> [Data segment]:
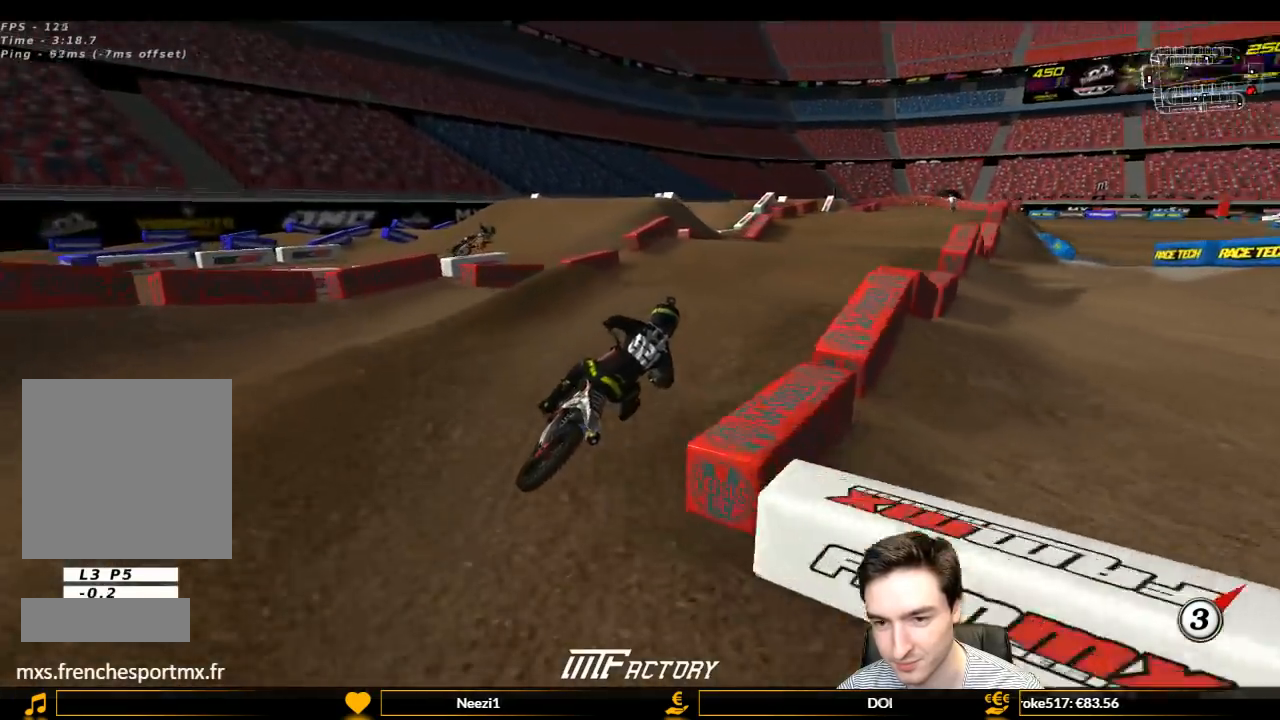
{"buttons": ["R2"], "left_stick": "center", "right_stick": "center", "events": [[167, "L1", "up"], [267, "left_stick", "down-left"], [367, "left_stick", "center"]]}
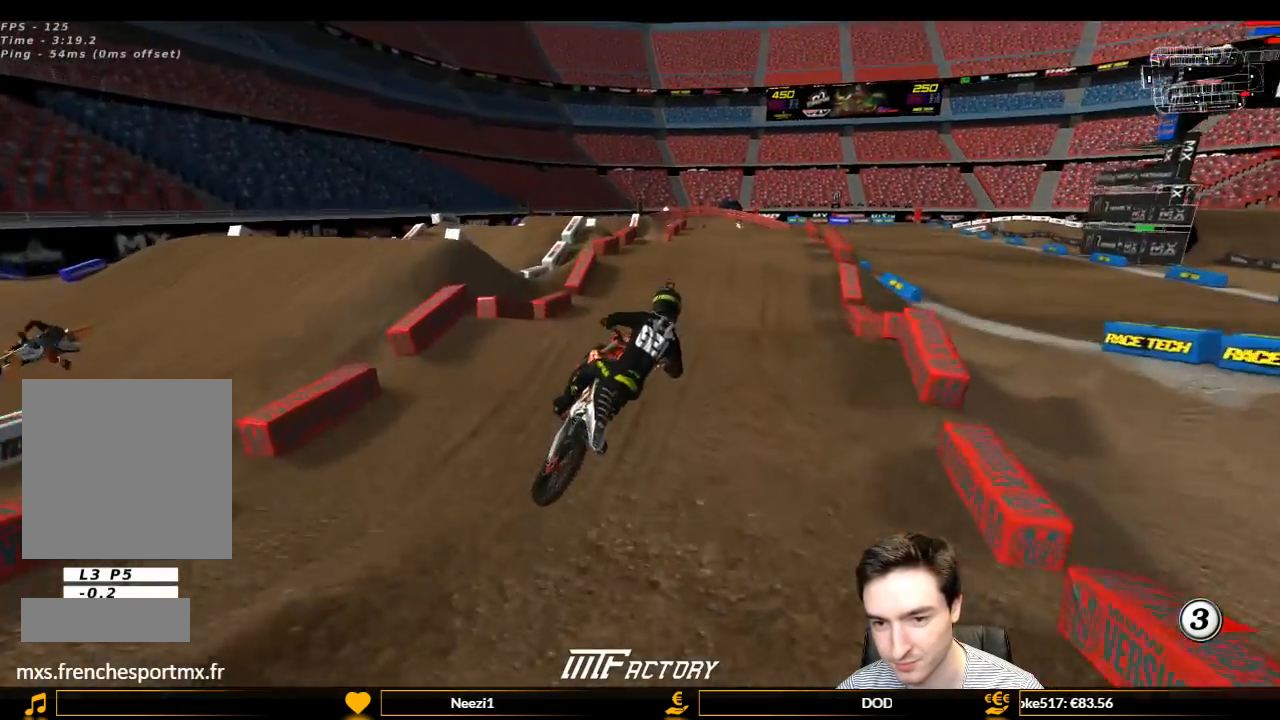
{"buttons": ["R2"], "left_stick": "center", "right_stick": "center", "events": [[333, "left_stick", "left"], [467, "left_stick", "center"]]}
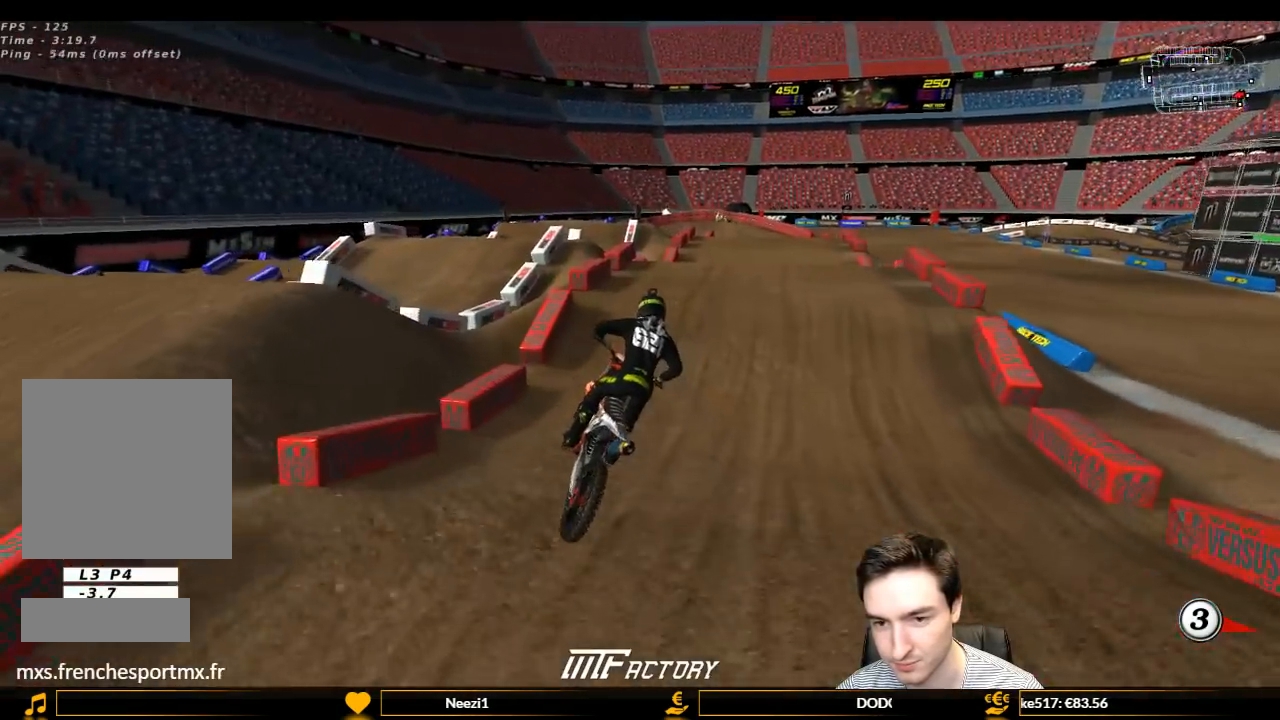
{"buttons": ["R2"], "left_stick": "center", "right_stick": "center", "events": [[33, "L1", "down"], [67, "left_stick", "left"], [200, "left_stick", "center"], [333, "left_stick", "left"], [467, "left_stick", "center"], [500, "L1", "up"]]}
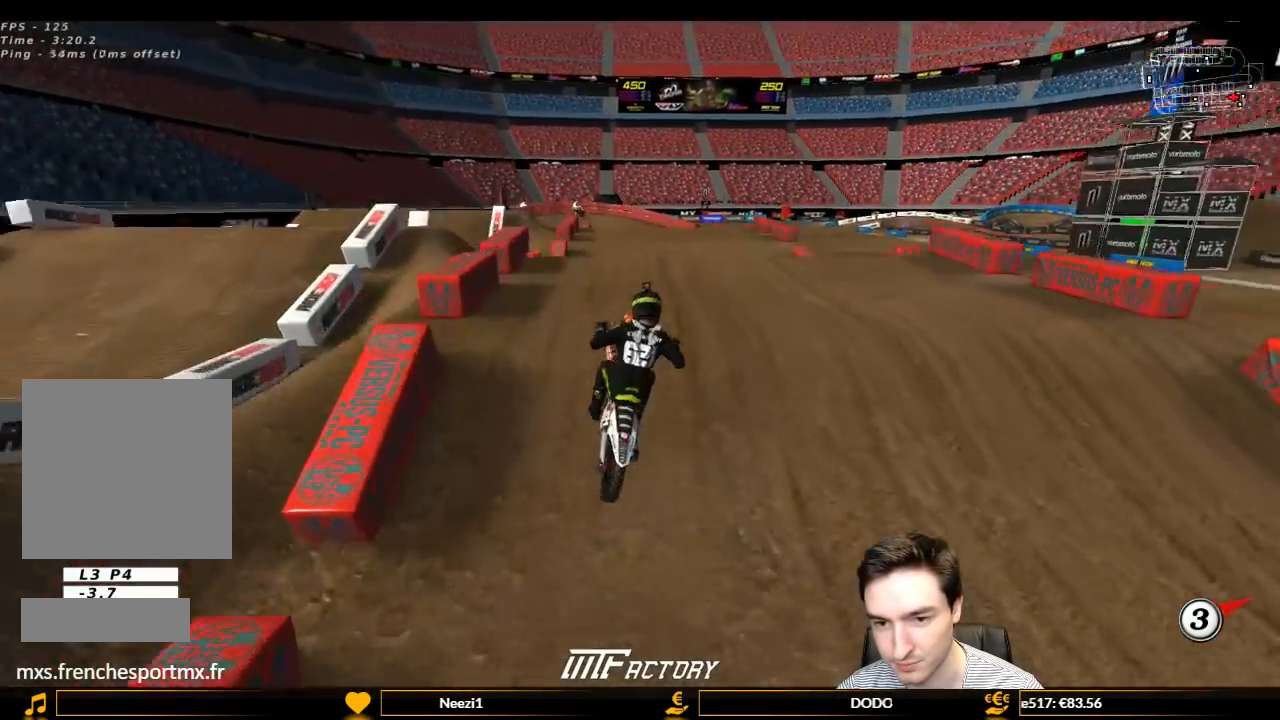
{"buttons": [], "left_stick": "right", "right_stick": "center", "events": [[200, "left_stick", "right"], [400, "R2", "up"]]}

> [Action item]: Produce the full material again verbatim, with the pictures dropped.

> [Answer for this exercise]:
{"buttons": ["R2"], "left_stick": "center", "right_stick": "center", "events": [[167, "L1", "up"], [267, "left_stick", "down-left"], [367, "left_stick", "center"]]}
{"buttons": ["R2"], "left_stick": "center", "right_stick": "center", "events": [[333, "left_stick", "left"], [467, "left_stick", "center"]]}
{"buttons": ["R2"], "left_stick": "center", "right_stick": "center", "events": [[33, "L1", "down"], [67, "left_stick", "left"], [200, "left_stick", "center"], [333, "left_stick", "left"], [467, "left_stick", "center"], [500, "L1", "up"]]}
{"buttons": [], "left_stick": "right", "right_stick": "center", "events": [[200, "left_stick", "right"], [400, "R2", "up"]]}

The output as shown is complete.